Wednesday, April 05, 2006

The Apprentice: Top Shop Flop Dropped

So the only Jew left standing on The Apprentice is now the sorcerer himself. Freedmanslife has known this since Monday, when Veggie Tuna, Freedmansister and Freedmansistersboyfriend joined me for our second visit to "You're Fired!"

Samuel, Samuel, Samuel. What were you thinking, wearing that checked shirt outside Top Shop? And what on earth was that coat you were wearing at the end?

This week's task consisted of the two teams using their pitches in a flagship Oxford Street store to each sell 2 of the 4 main ranges on offer.

The winning team had Paul on it, and this was a sales-driven task. Nuff said. Well actually, they won via some mediocre leadership from Tuan, and some PMT from Sharon who threw her toys out of the pram a few times because the boys wouldn't listen to her (judging by previous performance, not too surprising). Eventually though, she prevailed to such a degree that Top Shop reported back and said they would hire her. Well done ya wee scunner. Highlights from their team also included Syed sleazing all over the young girls in the changing rooms, although I concede that one of them was very fit indeed, and the usual plethora of smooth Paul lines (although nothing can top "the noodle is made of poodle").

Meanwhile, the other team, under Michelle's leadership, fell apart. She designated herself as the VIP dresser, sipping champagne and trying on clothes in the VIP room, and spending nearly 2 hours selling £30-worth of skirt to 3 underwhelmed BCBG teens from Paris. Ruth ballsed up by being overwhelmed when Philip Green pitched up and offered to buy £100-worth of clothes. Being full of chutzpah, I knew immediately that I would have brought him as much clothing as my puny muscles could manage.

Seeing as Ruth is a carthorse, she could have carried at least a couple of grand's worth. Instead she flapped over what outfits matched, and sold him £66-worth. Sugar commented that he would have "done a Freedman" and ramped it up - Greenie can afford it, and I expect he may get a staff discount anyway.

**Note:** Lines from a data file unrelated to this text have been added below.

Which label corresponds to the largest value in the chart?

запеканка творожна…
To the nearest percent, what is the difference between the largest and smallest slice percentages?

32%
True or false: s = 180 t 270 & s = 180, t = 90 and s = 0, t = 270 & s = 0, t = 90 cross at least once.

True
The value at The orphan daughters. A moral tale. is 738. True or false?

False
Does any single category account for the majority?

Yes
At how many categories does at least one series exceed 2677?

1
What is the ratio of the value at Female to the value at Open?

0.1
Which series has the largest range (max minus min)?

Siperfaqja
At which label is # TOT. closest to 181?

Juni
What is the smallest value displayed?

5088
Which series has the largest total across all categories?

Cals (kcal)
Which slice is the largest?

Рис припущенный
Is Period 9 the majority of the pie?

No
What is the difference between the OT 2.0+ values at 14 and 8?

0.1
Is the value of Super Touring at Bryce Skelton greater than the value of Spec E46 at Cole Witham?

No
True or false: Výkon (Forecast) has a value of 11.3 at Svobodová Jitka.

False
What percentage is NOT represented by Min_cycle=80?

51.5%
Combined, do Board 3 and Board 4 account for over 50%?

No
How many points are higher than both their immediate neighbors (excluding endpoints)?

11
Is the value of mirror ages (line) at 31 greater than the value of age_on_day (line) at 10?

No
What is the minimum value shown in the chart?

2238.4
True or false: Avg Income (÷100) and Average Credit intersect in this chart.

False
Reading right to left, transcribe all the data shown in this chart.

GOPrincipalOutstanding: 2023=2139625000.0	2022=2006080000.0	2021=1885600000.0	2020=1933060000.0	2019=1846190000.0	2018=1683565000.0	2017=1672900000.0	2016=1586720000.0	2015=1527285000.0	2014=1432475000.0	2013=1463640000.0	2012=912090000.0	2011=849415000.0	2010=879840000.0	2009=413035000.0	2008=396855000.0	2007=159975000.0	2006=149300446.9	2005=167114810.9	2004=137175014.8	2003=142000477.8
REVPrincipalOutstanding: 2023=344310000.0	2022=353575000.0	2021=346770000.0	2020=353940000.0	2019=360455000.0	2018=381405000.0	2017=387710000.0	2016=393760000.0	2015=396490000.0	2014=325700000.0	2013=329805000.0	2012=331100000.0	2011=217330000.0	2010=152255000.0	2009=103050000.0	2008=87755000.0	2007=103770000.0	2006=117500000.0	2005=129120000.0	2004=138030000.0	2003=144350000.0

While this was going on, Ansell looked rather like a gay Lawrence of Arabia in his pink open shirt and kaftan, and sold a few bits, whilst generally keeping his head down and being diplomatic, a tactic which has kept him in so far and did for Tim last year.

Which leaves Samuel, the marketing expert, who thought that handing out bottled water to passers-by would in some way bring in the punters. Whilst Paul even forewent the water, the difference was he had charm and funny lines, chose his timing for when the store was quiet and the external sell was required, and accompanied key customers into the store to hand them over to the rest of his team. Samuel just looked and sounded feeble and out of place.

I thought that Michelle was lucky not to be fired, for her total lack of direction of the task, failure to adjust the team roles on the day, and overall blandness so far in the series (rumours of some canoodling with Syed apart).

But for the first time in weeks, I ultimately agreed with the Big Koala. He had warned Samuel to step up to the mark and show his skills, and had made plain his dislike for the constant hiding behind others being better salespeople. In a team of 4, everyone needed to sell.

Most importantly, I think it was a failure to transfer knowledge and skills from task to task that cost the whole team, and him in particular. In the last task, the candidates were taught about the need to "qualify the sale", the part of the interaction with the customer where you establish what they actually want from you. Yet nobody on Michelle's team had really sussed this, except for Ruth, who had already worked it out the week before in being the top saleswoman. Frankly, this underscores the point that few candidates show the learning skills that are surely required to be an apprentice.

I think the key factors Sugar might be looking for this year are cunning and a win-at-all-cost attitude. Samuel pointed out that he had felt uncomfortable selling unnecessary extras on last week's car task; that kind of honesty does not make for a "close" on a sale or a pat on the back from Sir Alan. One by one, the candidates with integrity are being knocked out, whilst the bitches, liars and manipulators are biding their time. On this logic, next to be fired will be Tuan and Sharon; then the claws will come out.

For some real Apprenticeship, check the American version, where seriously high-calibre people do much harder tasks that aren't all about selling. The bitchiness is very high, the Yankee melodrama factor is way up, Trump actually tries to teach the candidates something, and for some reason all the women are really attractive. Strongly recommended.